Thanks @doingmybest12 I just don't think my parents would be up for social services being involved. My sibling probably hasn't seen a GP for 15 years.

OP posts:
HappyHamsters · 28/12/2023 18:57

If he hasn't seen a gp or mh services who has decided he has a serious mental illness. If he is unwell surely he needs specialist help and a plan to help him, it's not about your parents. He might be safer if he was properly assessed, is the plan just to leave him in distress and untreated. If he needs mh support he can go voluntarily and a section is fir the patients benefit.

estd1869 · 28/12/2023 19:04

Forget the financials Op

You have diagnosed your brother as a schizophrenic despite him never having been in front of a medical professional.

He is a danger to himself, possibly his parents and possibly the general public

estd1869 · 28/12/2023 19:05

Resisterance · 28/12/2023 18:43

Thanks @doingmybest12 I just don't think my parents would be up for social services being involved. My sibling probably hasn't seen a GP for 15 years.

Your parents have dismally failed their child

psspsspssmrrowww · 28/12/2023 19:11

You sound like a nice person and caring sister OP but sadly the best thing you can do is get him sectioned.
Because right now he hasn't been diagnosed. He's not 'documented' as a vulnerable person. You just saying so doesn't make it so.
If he refuses to go to the GP or engage with any other service + is shielded by your parents there's nothing you can do about it until they pass.

There's nothing stopping you from putting money aside for him but a) you can't make him a bank account against his will and even if he did have one he'd probably waste the money and b) what expenses do you think he's going to have?

AvonCallingBarksdale · 28/12/2023 19:14

Resisterance · Today 18:43

Thanks @doingmybest12 I just don't think my parents would be up for social services being involved. My sibling probably hasn't seen a GP for 15 years.

This is really worrying @Resisterance I know they’re your parents, but they’ve got this wrong. Your sibling is entitled to the support he needs, and you’re entitled to this being sorted so that you’re not least to pick up the pieces.

HappyHamsters · 28/12/2023 19:14

Who is making decisions for him, is anyone listed as a nearest relative, how old is he.

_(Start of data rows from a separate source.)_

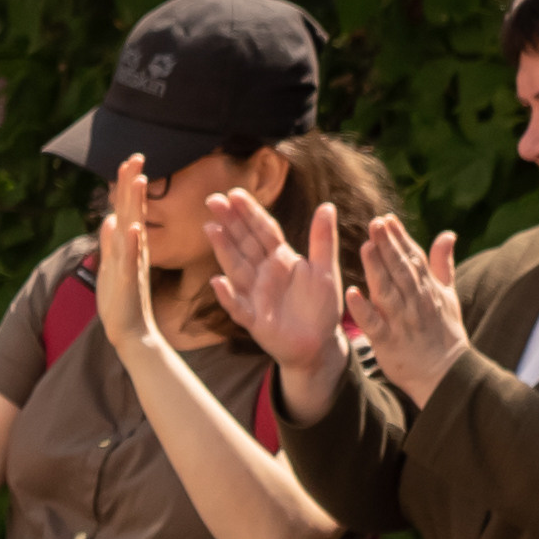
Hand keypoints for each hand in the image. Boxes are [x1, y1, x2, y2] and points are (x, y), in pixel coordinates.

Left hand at [94, 154, 160, 354]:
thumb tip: (109, 219)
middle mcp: (134, 250)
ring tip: (139, 180)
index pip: (128, 210)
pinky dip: (131, 244)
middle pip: (133, 211)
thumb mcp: (110, 266)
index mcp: (128, 246)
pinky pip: (131, 260)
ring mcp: (133, 264)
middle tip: (136, 157)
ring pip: (134, 228)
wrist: (129, 332)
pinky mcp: (130, 281)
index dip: (127, 186)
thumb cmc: (120, 301)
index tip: (129, 161)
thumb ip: (110, 243)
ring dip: (136, 205)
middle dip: (132, 184)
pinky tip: (133, 228)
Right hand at [205, 191, 345, 388]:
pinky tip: (217, 282)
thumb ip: (323, 240)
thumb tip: (326, 206)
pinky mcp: (255, 320)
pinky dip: (228, 296)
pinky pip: (239, 307)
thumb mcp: (326, 271)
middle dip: (230, 223)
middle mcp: (264, 273)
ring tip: (211, 229)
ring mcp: (256, 296)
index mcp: (281, 259)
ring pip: (237, 268)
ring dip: (224, 250)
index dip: (250, 213)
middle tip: (213, 200)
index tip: (235, 193)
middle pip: (245, 243)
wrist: (318, 344)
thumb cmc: (320, 307)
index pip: (263, 230)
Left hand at [349, 213, 466, 405]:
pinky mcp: (388, 342)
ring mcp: (402, 322)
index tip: (387, 219)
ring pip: (387, 291)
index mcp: (427, 289)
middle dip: (388, 245)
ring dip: (376, 269)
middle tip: (374, 223)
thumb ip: (443, 264)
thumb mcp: (448, 295)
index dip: (400, 238)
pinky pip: (374, 324)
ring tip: (365, 247)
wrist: (445, 373)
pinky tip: (351, 294)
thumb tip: (447, 234)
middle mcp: (415, 302)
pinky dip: (363, 309)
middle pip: (400, 269)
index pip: (413, 258)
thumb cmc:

compactopera · 28/12/2023 19:19

You can't just get someone sectioned.

psspsspssmrrowww · 28/12/2023 19:30

compactopera · 28/12/2023 19:19

You can't just get someone sectioned.

https://www.mind.org.uk/information-support/legal-rights/nearest-relative/sectioning-and-guardianships/

wudubelieveit · 28/12/2023 19:40

I think you need to park the idea of a safety net if neither you nor your parents have the assets to spare to provide a comfortable amount for him.As your parents rent they will have enough issues themselves funding their own care needs as they get older. You need to work on your parents to start to face up to the reality of what might happen to your brother when they aren’t there and try to find a way to a. encourage him to engage with services b. Have him recorded as a vulnerable adult on his GP records. I’ve met enough people with enduring mental illness who end up on the streets to know the potential ways this could end.

wudubelieveit · 28/12/2023 19:42

Also, they need benefits advice as they are missing out in carers allowance for one.

Express0 · 28/12/2023 19:45

Unfortunately by loving and protecting their son they have failed him.

compactopera · 28/12/2023 19:46

Like I said, you can't just get someone sectioned. The nearest relative can apply for assessment, but it's still doctors (incl s12 medics) making the decision or not.

The op is also not currently her brother's nearest relative anyway. That's legally defined and it's not her in this situation.